ASSIGNED TASK: Your task is to transcribe all the entries exactly, excluding pictures.

EXERCISE INPUTS:

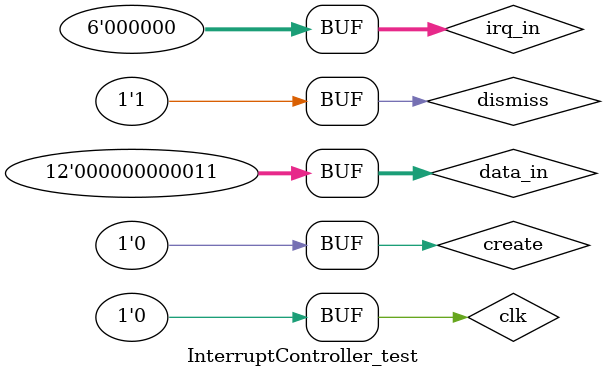
<source format=v>
module InterruptInput(
	input clk,
	input irq, // irq: positive edge triggered
	input dismiss,
	output reg out
);
	reg irq_toggler = 1'b0;
	reg irq_sync = 1'b0;
	reg irq_sync2 = 1'b0;
	reg irq_prev = 1'b0;
	always @(posedge irq) begin
		irq_toggler <= ~irq_toggler;
	end
	
	always @(posedge clk) begin
		{irq_sync2, irq_sync, irq_prev} <= {irq_toggler, irq_sync2, irq_sync};
		out <= (out | (irq_prev ^ irq_sync)) & ~dismiss;
	end
endmodule

module PriorityEncoder #(
	parameter WIDTH_IN = 4,
	parameter WIDTH_OUT = 2
) (
	input [WIDTH_IN-1:0] in,
	input [WIDTH_OUT-1:0] default_val,
	output reg [WIDTH_OUT-1:0] out
);

	integer i;
	always @(*) begin
		out = default_val;
		for (i = WIDTH_IN-1; i >= 0; i = i - 1) begin
			if (in[i]) out = i;
		end
	end
endmodule

module InterruptController #(
	parameter INTERRUPT_LINES = 24
) (
	input clk,
	input [INTERRUPT_LINES-1:0] irq,
	input dismiss,
	input create,
	input [11:0] data_in,
	output [11:0] next_interrupt
);
	wire select_all = (data_in == 12'o7777);
	wire select_software = (data_in >= INTERRUPT_LINES);
	wire [INTERRUPT_LINES-1:0] irq_out;
	reg [11:0] software_interrupt;
	
	genvar idx;
	generate
		for (idx = 0; idx < INTERRUPT_LINES; idx = idx + 1) begin : gen_inputs
			InterruptInput irq_input(
				.clk(clk),
				.irq(irq[idx]),
				.dismiss(dismiss & ((data_in == idx) | select_all)),
				.out(irq_out[idx])
			);
		end
	endgenerate
	
	PriorityEncoder #(
		.WIDTH_IN(INTERRUPT_LINES),
		.WIDTH_OUT(12)
	) interrupt_finder(
		.in(irq_out),
		.default_val(software_interrupt),
		.out(next_interrupt)
	);
	
	always @(posedge clk) begin
		if (select_software) begin
			if (dismiss) software_interrupt <= 12'o7777;
			if (create) software_interrupt <= data_in;
		end
	end
endmodule

`timescale 1ns/1ps
module InterruptController_test();
	reg clk = 1'b0;
	reg [5:0] irq_in = 6'b0;
	reg dismiss;
	reg create;
	reg [11:0] data_in;
	wire [11:0] next_interrupt;
	
	InterruptController #(
		.INTERRUPT_LINES(6)
	) DUT(
		.clk(clk),
		.irq(irq_in),
		.dismiss(dismiss),
		.create(create),
		.data_in(data_in),
		.next_interrupt(next_interrupt)
	);
	
	initial repeat (200) begin
		#10 clk = ~clk; 
	end
	
	initial begin
		#189 irq_in[2] = 1'b1;
		#1 irq_in[2] = 1'b0;
		#159 irq_in[0] = 1'b1;
		#1 irq_in[0] = 1'b0;
		#149 irq_in[1] = 1'b1;
		#1 irq_in[1] = 1'b0;
		#149 irq_in[3] = 1'b1;
		#1 irq_in[3] = 1'b0;
	end
	
	initial begin
		data_in = 12'o7777;
		dismiss = 1'b1;
		create = 1'b0;
		#20;
		dismiss = 1'b0;
		create = 1'b1;
		data_in = 12'o7000;
		#20;
		create = 1'b0;
		#400;
		data_in = 12'o0000;
		dismiss = 1'b1;
		#20;
		dismiss = 1'b0;
		#260;
		data_in = 12'o0001;
		dismiss = 1'b1;
		#20;
		data_in = 12'o0002;
		#20;
		dismiss = 1'b0;
		#100;
		dismiss = 1'b1;
		data_in = 12'o0003;
		#20;
	end
endmodule

</source>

RESULT OF THE EXERCISE:
<source format=v>
module InterruptInput(
	input clk,
	input irq, // irq: positive edge triggered
	input dismiss,
	output reg out
);
	reg irq_toggler = 1'b0;
	reg irq_sync = 1'b0;
	reg irq_sync2 = 1'b0;
	reg irq_prev = 1'b0;
	always @(posedge irq) begin
		irq_toggler <= ~irq_toggler;
	end
	
	always @(posedge clk) begin
		{irq_sync2, irq_sync, irq_prev} <= {irq_toggler, irq_sync2, irq_sync};
		out <= (out | (irq_prev ^ irq_sync)) & ~dismiss;
	end
endmodule

module PriorityEncoder #(
	parameter WIDTH_IN = 4,
	parameter WIDTH_OUT = 2
) (
	input [WIDTH_IN-1:0] in,
	input [WIDTH_OUT-1:0] default_val,
	output reg [WIDTH_OUT-1:0] out
);

	integer i;
	always @(*) begin
		out = default_val;
		for (i = WIDTH_IN-1; i >= 0; i = i - 1) begin
			if (in[i]) out = i;
		end
	end
endmodule

module InterruptController #(
	parameter INTERRUPT_LINES = 24
) (
	input clk,
	input [INTERRUPT_LINES-1:0] irq,
	input dismiss,
	input create,
	input [11:0] data_in,
	output [11:0] next_interrupt
);
	wire select_all = (data_in == 12'o7777);
	wire select_software = (data_in >= INTERRUPT_LINES);
	wire [INTERRUPT_LINES-1:0] irq_out;
	reg [11:0] software_interrupt;
	
	genvar idx;
	generate
		for (idx = 0; idx < INTERRUPT_LINES; idx = idx + 1) begin : gen_inputs
			InterruptInput irq_input(
				.clk(clk),
				.irq(irq[idx]),
				.dismiss(dismiss & ((data_in == idx) | select_all)),
				.out(irq_out[idx])
			);
		end
	endgenerate
	
	PriorityEncoder #(
		.WIDTH_IN(INTERRUPT_LINES),
		.WIDTH_OUT(12)
	) interrupt_finder(
		.in(irq_out),
		.default_val(software_interrupt),
		.out(next_interrupt)
	);
	
	always @(posedge clk) begin
		if (select_software) begin
			if (dismiss) software_interrupt <= 12'o7777;
			if (create) software_interrupt <= data_in;
		end
	end
endmodule

`timescale 1ns/1ps
module InterruptController_test();
	reg clk = 1'b0;
	reg [5:0] irq_in = 6'b0;
	reg dismiss;
	reg create;
	reg [11:0] data_in;
	wire [11:0] next_interrupt;
	
	InterruptController #(
		.INTERRUPT_LINES(6)
	) DUT(
		.clk(clk),
		.irq(irq_in),
		.dismiss(dismiss),
		.create(create),
		.data_in(data_in),
		.next_interrupt(next_interrupt)
	);
	
	initial repeat (200) begin
		#10 clk = ~clk; 
	end
	
	initial begin
		#189 irq_in[2] = 1'b1;
		#1 irq_in[2] = 1'b0;
		#159 irq_in[0] = 1'b1;
		#1 irq_in[0] = 1'b0;
		#149 irq_in[1] = 1'b1;
		#1 irq_in[1] = 1'b0;
		#149 irq_in[3] = 1'b1;
		#1 irq_in[3] = 1'b0;
	end
	
	initial begin
		data_in = 12'o7777;
		dismiss = 1'b1;
		create = 1'b0;
		#20;
		dismiss = 1'b0;
		create = 1'b1;
		data_in = 12'o7000;
		#20;
		create = 1'b0;
		#400;
		data_in = 12'o0000;
		dismiss = 1'b1;
		#20;
		dismiss = 1'b0;
		#260;
		data_in = 12'o0001;
		dismiss = 1'b1;
		#20;
		data_in = 12'o0002;
		#20;
		dismiss = 1'b0;
		#100;
		dismiss = 1'b1;
		data_in = 12'o0003;
		#20;
	end
endmodule

</source>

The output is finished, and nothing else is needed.